GRAND RAPIDS, Mich. (WOOD) — Officials with Disability Network West Michigan are clarifying how the Americans with Disabilities Act impacts enforcement of the state’s mask mandate.
“To be protected by the ADA, you have to have a disability and the ADA defines disability as a physical or mental impairment that substantially limits one or more major life activities,” Disability Network West Michigan CEO Diane Fleser told News 8 Wednesday.
Fleser said there’s been a lot of misinformation circulating about the ADA and its use in exempting someone from a mask mandate, including fake exemption cards and fliers that prompted alerts from both the U.S. Department of Justice and the Michigan Attorney General’s office.
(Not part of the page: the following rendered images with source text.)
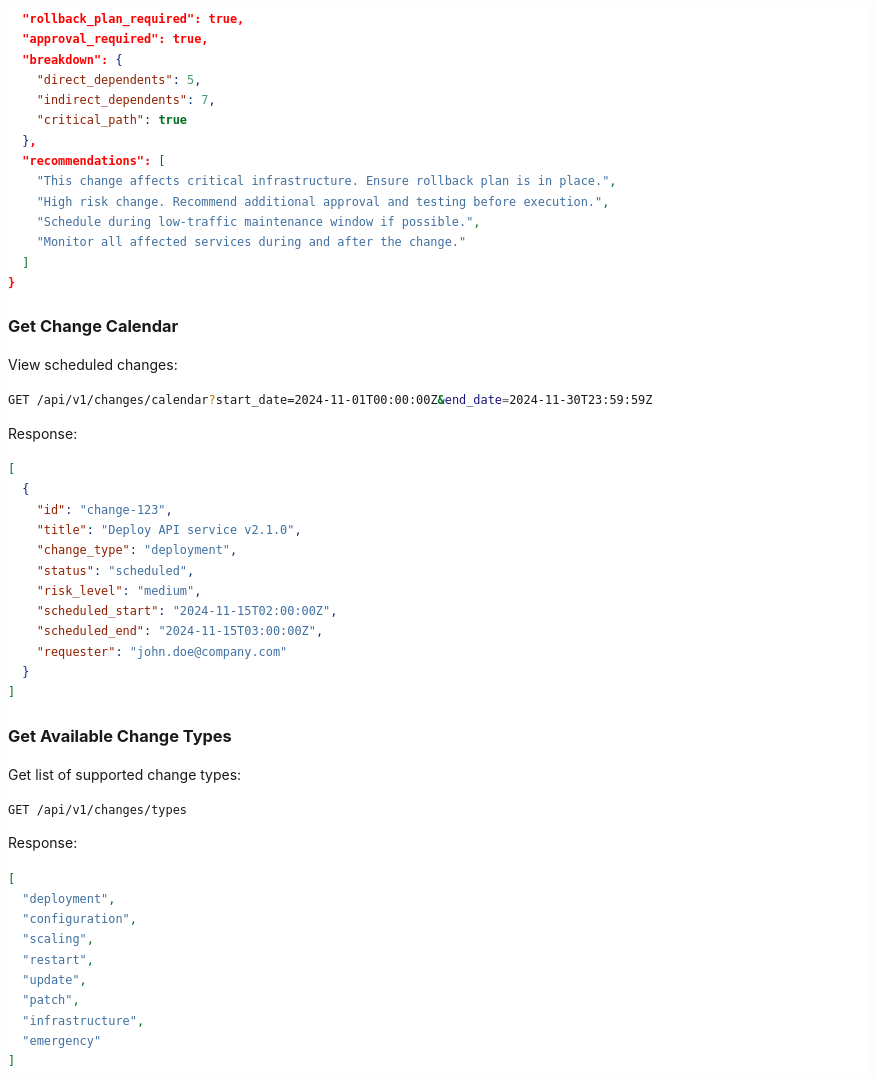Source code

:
 ```json
  "rollback_plan_required": true,
  "approval_required": true,
  "breakdown": {
    "direct_dependents": 5,
    "indirect_dependents": 7,
    "critical_path": true
  },
  "recommendations": [
    "This change affects critical infrastructure. Ensure rollback plan is in place.",
    "High risk change. Recommend additional approval and testing before execution.",
    "Schedule during low-traffic maintenance window if possible.",
    "Monitor all affected services during and after the change."
  ]
}
```

### Get Change Calendar

View scheduled changes:

```bash
GET /api/v1/changes/calendar?start_date=2024-11-01T00:00:00Z&end_date=2024-11-30T23:59:59Z
```

Response:
```json
[
  {
    "id": "change-123",
    "title": "Deploy API service v2.1.0",
    "change_type": "deployment",
    "status": "scheduled",
    "risk_level": "medium",
    "scheduled_start": "2024-11-15T02:00:00Z",
    "scheduled_end": "2024-11-15T03:00:00Z",
    "requester": "john.doe@company.com"
  }
]
```

### Get Available Change Types

Get list of supported change types:

```bash
GET /api/v1/changes/types
```

Response:
```json
[
  "deployment",
  "configuration",
  "scaling",
  "restart",
  "update",
  "patch",
  "infrastructure",
  "emergency"
]
```
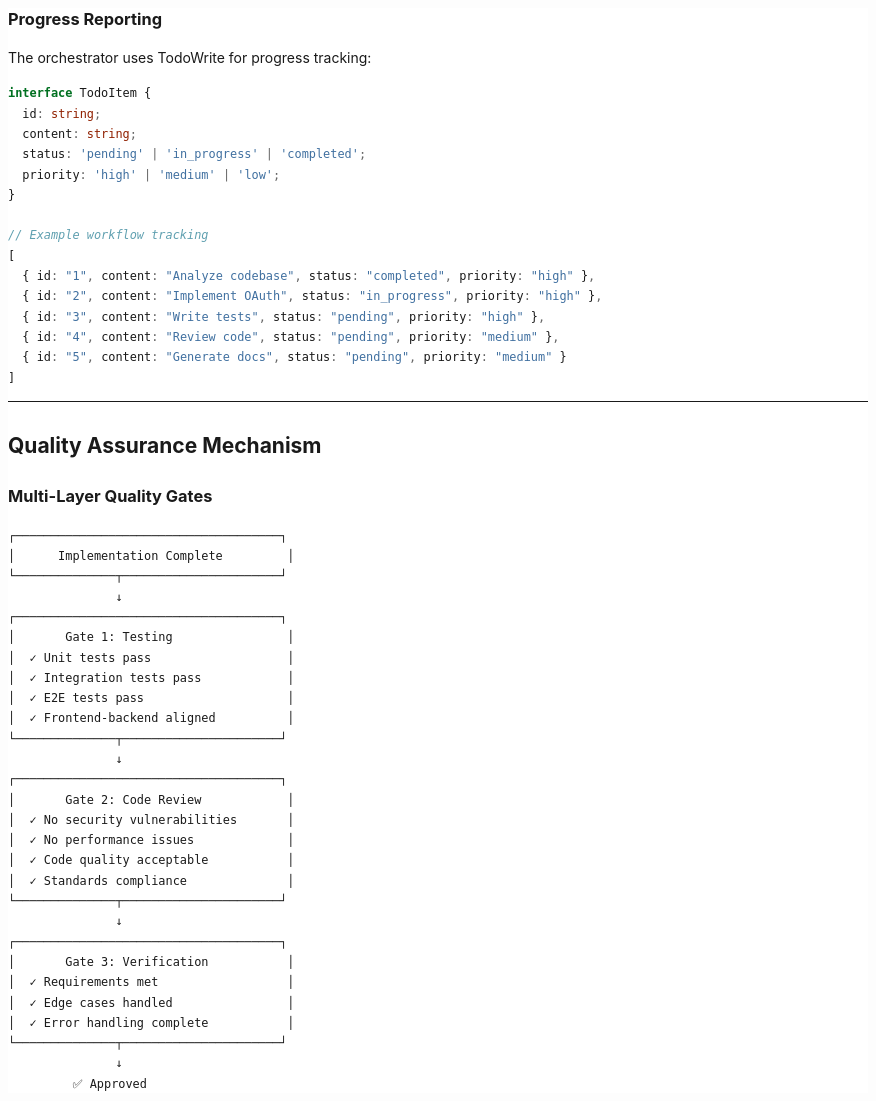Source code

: ### Progress Reporting

The orchestrator uses TodoWrite for progress tracking:

```typescript
interface TodoItem {
  id: string;
  content: string;
  status: 'pending' | 'in_progress' | 'completed';
  priority: 'high' | 'medium' | 'low';
}

// Example workflow tracking
[
  { id: "1", content: "Analyze codebase", status: "completed", priority: "high" },
  { id: "2", content: "Implement OAuth", status: "in_progress", priority: "high" },
  { id: "3", content: "Write tests", status: "pending", priority: "high" },
  { id: "4", content: "Review code", status: "pending", priority: "medium" },
  { id: "5", content: "Generate docs", status: "pending", priority: "medium" }
]
```

---

## Quality Assurance Mechanism

### Multi-Layer Quality Gates

```
┌─────────────────────────────────────┐
│      Implementation Complete         │
└──────────────┬──────────────────────┘
               ↓
┌─────────────────────────────────────┐
│       Gate 1: Testing                │
│  ✓ Unit tests pass                   │
│  ✓ Integration tests pass            │
│  ✓ E2E tests pass                    │
│  ✓ Frontend-backend aligned          │
└──────────────┬──────────────────────┘
               ↓
┌─────────────────────────────────────┐
│       Gate 2: Code Review            │
│  ✓ No security vulnerabilities       │
│  ✓ No performance issues             │
│  ✓ Code quality acceptable           │
│  ✓ Standards compliance              │
└──────────────┬──────────────────────┘
               ↓
┌─────────────────────────────────────┐
│       Gate 3: Verification           │
│  ✓ Requirements met                  │
│  ✓ Edge cases handled                │
│  ✓ Error handling complete           │
└──────────────┬──────────────────────┘
               ↓
         ✅ Approved
```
“It’s not this blanketed law that covers all people and exempts anyone, really, from wearing a face mask,” Fleser explained. “The American with Disabilities Act is a civil rights law that prohibits discrimination against people with disabilities.”
ADA coordinator for DNWM Brad Hastings recommended anyone with a disability who’s not able to follow the mask mandate should start a dialogue with a business or restaurant they need to visit.
“You are able to ask for a reasonable modification to a policy or procedure if you’re unable to follow those rules and guidelines,” Hastings explained. “It’s best to, if you’re in need of a reasonable modification, to notify them ahead. You’re not required to, but that’s probably how you’re going to have the best interaction.”
Hastings pointed to recent guidance released by the Southeast ADA Center for additional education on ways people can request a modification and what that would look like.
For instance, offering curbside pickup or delivery would categorize as a reasonable modification someone could utilize in the event a disability prevents them from wearing a mask.
Typically, a business must be respectful of one’s privacy and can only ask how they can adapt to still serve the customer requesting a modification, but Hastings says COVID-19 has created murky waters in the business’ right to ensure health and safety when considering a request.
“We’re in an interesting scenario right now where people could be asymptomatic in carrying the disease and that can be qualified as a direct threat to the safety of individuals, both customers and staff members,” Hastings said.
In that regard, he believes a business would have the right to ask additional questions, but added there’s no specific guidance from the Department of Justice yet.
As for accusations of people faking a disability to avoid the mandate?
“You never want to assume that anybody is trying to take advantage of the law,” Hastings said. “That’s a bad assumption to start from, but also I think people just need to know that for people who are trying to take advantage, the law is not designed to protect them. It’s to protect people with disabilities.”
If you have additional questions surrounding protections under the ADA, it’s recommended you contact your local disability network. There are 15 centers for independent living in Michigan, which can be searched by county through the network’s website.
Editor’s note: We misnamed Brad Hastings in a previous version of this story. We have made the correction and apologize for the error.